**TASK TO CARRY OUT:**
Tally the lines of the records that contain the string "qUnion". Give only the number.

— Start of DATASET EXTRACT —

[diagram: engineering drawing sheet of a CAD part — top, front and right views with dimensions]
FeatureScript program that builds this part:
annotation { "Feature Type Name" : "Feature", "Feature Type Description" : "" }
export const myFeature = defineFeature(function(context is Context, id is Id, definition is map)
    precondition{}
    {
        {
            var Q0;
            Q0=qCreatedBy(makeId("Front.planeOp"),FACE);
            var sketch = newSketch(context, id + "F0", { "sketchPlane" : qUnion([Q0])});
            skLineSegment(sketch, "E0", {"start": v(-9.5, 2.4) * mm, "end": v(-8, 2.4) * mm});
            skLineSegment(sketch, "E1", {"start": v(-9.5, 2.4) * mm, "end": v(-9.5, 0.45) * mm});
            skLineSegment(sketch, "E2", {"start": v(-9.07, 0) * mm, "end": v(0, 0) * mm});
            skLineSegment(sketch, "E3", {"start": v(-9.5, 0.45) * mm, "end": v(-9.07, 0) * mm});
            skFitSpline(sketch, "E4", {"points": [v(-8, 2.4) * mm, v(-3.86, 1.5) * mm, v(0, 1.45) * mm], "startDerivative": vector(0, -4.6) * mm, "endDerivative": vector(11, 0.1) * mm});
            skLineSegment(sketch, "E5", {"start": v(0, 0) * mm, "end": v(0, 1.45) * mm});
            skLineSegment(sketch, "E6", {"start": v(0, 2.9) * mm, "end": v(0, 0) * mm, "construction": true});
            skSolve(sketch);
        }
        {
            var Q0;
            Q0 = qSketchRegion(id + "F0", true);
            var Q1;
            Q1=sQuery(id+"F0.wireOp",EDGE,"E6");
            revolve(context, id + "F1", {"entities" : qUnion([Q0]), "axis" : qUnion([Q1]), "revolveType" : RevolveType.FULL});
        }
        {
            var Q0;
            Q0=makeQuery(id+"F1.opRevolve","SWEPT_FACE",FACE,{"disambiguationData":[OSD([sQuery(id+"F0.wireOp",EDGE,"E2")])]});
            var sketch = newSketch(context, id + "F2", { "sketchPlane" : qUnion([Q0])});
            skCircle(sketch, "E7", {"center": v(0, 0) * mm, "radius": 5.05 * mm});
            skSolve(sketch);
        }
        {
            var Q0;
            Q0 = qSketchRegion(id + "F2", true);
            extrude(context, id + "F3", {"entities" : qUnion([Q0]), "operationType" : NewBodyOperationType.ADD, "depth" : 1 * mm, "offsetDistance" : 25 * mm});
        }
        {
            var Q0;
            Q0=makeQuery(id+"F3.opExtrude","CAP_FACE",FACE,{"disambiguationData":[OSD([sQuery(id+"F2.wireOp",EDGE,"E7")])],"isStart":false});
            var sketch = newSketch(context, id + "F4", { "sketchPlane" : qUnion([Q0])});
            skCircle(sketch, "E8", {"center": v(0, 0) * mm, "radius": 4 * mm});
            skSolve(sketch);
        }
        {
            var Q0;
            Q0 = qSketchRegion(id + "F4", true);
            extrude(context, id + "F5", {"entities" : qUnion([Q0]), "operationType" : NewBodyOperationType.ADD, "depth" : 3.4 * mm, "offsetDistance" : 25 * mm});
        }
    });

— End of DATASET EXTRACT —

**ANSWER FOR THE TASK:**
6